Kolumne: Zippert reist

Kolumnist Hans Zippert wundert sich über den Umgang anderer Reisenden mit dem Koffer. Er fordert: Führerscheinpflicht für Rollkofferfahrer

Jeder Bewohner dieses Landes besitzt mindestens einen Koffer, doch die wenigsten wissen, wie man damit korrekt umgeht. Dabei muss man sich nur gewisse physikalische Gesetze klarmachen. Der leere Koffer ist mit einer bestimmten Menge Luft gefüllt. Viele glauben, es käme darauf an, die Luft durch möglichst viele Kleidungsstücke zu verdrängen, so dass sich am Ende kein Sauerstoff, aber viel Garderobe darin befindet. Das führt dazu, dass viele Kleidungsstücke unter Atemnot leiden und sehr schnell altern. Nicht umsonst sind Oberhemden und Blusen total faltig, wenn man sie aus dem Koffer zieht. Ein paar Minuten länger, und sie wären tot gewesen. Hier empfiehlt sich, den Koffer alle zwei Stunden kurz zu öffnen, damit die Kleidung Luft holen kann.

Hans Zippert
Hans Zippert
© Norbert Miguletz

Dringend notwendig erscheint auch die Einführung eines Kofferführerscheins, denn ihn unfallfrei durch Straßen, Flughäfen oder Bahnhöfe zu rangieren ist keine angeborene Fähigkeit, sondern Übungssache. Kaum jemand trägt seinen Koffer noch selbst, man zieht ihn für gewöhnlich hinter sich her.

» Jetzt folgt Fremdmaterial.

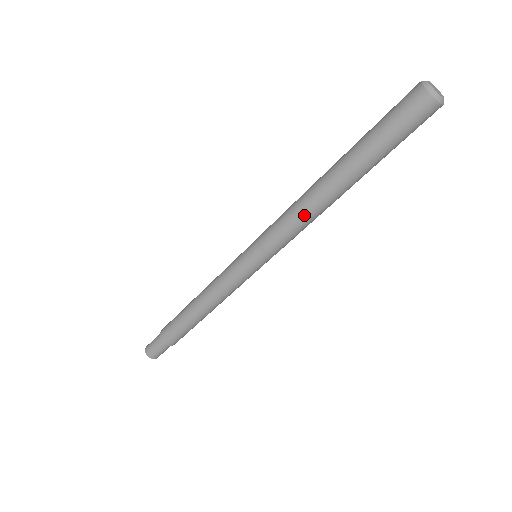
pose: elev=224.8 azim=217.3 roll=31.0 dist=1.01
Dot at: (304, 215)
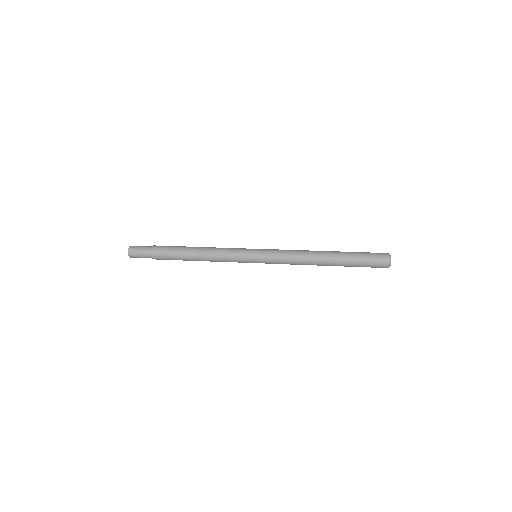
Dot at: occluded
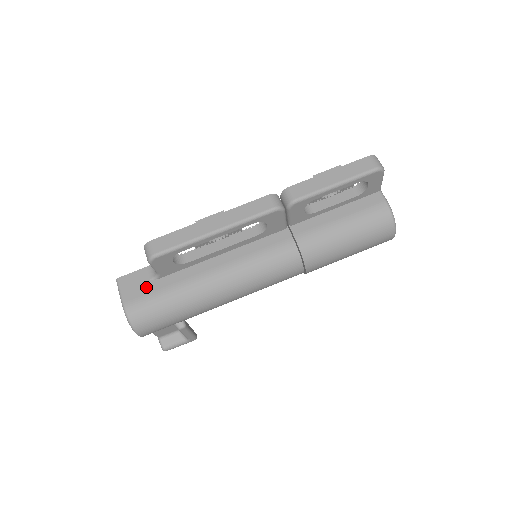
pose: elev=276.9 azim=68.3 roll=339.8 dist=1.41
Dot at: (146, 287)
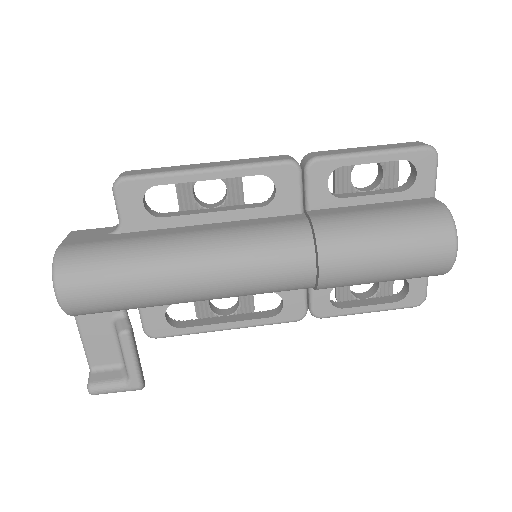
Dot at: (98, 237)
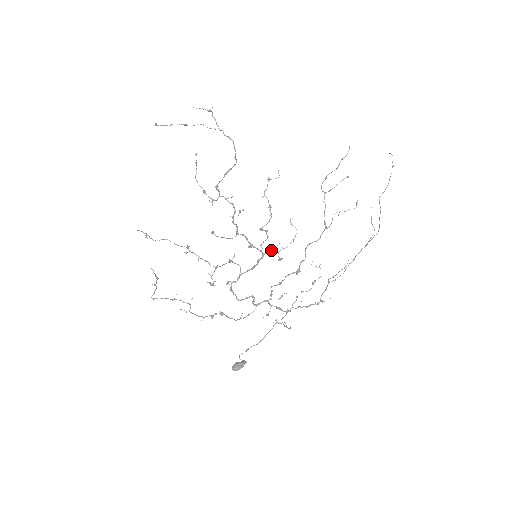
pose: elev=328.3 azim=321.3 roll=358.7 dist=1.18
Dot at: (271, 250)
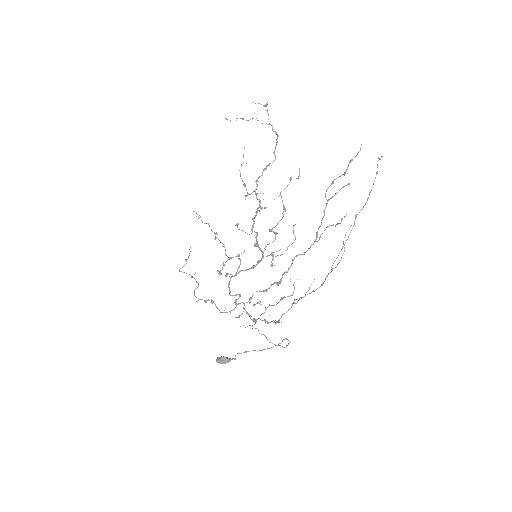
Dot at: (270, 254)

Und da beginnen die Probleme. Wer mit einem Anhänger am Straßenverkehr teilnehmen will, braucht eine Spezialgenehmigung, der Kofferzugmaschinist aber zerrt seinen Appendix führerschein- und gnadenlos durch Kleinkindergruppen und arglos fotografierende Japaner, schneidet älteren Damen den Weg ab oder verkeilt sich beim Überholen in den Rollkoffer eines anderen.

Das Manövrieren im überfüllten Großraumwagen will genauso gelernt sein wie das Verstauen in der Gepäckablage. Ein paar Runden auf dem Verkehrsübungsparcours könnten Wunder wirken, inklusive Rückwärtsein- und -auspacken und Anrollen am Berg.

Der Rollkofferführer ist ja nichts anderes als der Nachfahre des "Fußgängers mit Handkarren", der früher aus keinem Prüfungsbogen wegzudenken war und niemals Vorfahrt hatte. Deshalb ist er wahrscheinlich ausgestorben. Bevor man die Prüfung ablegen kann, sollte man übrigens lernen, welche Lärmbelästigung ein Rollkoffer darstellt. Der Klang seiner quietschenden Rollen auf nächtlichem Kopfsteinpflaster gehört zu den penetrantesten Ruhestörungen in der Großstadt, vor allem wenn zwei Minuten später noch eine schlaflose Nordic Walkerin über das Pflaster stöckelt. Beides zusammen könnte eine neue Trendsportart ergeben: Nordic Suitcasing.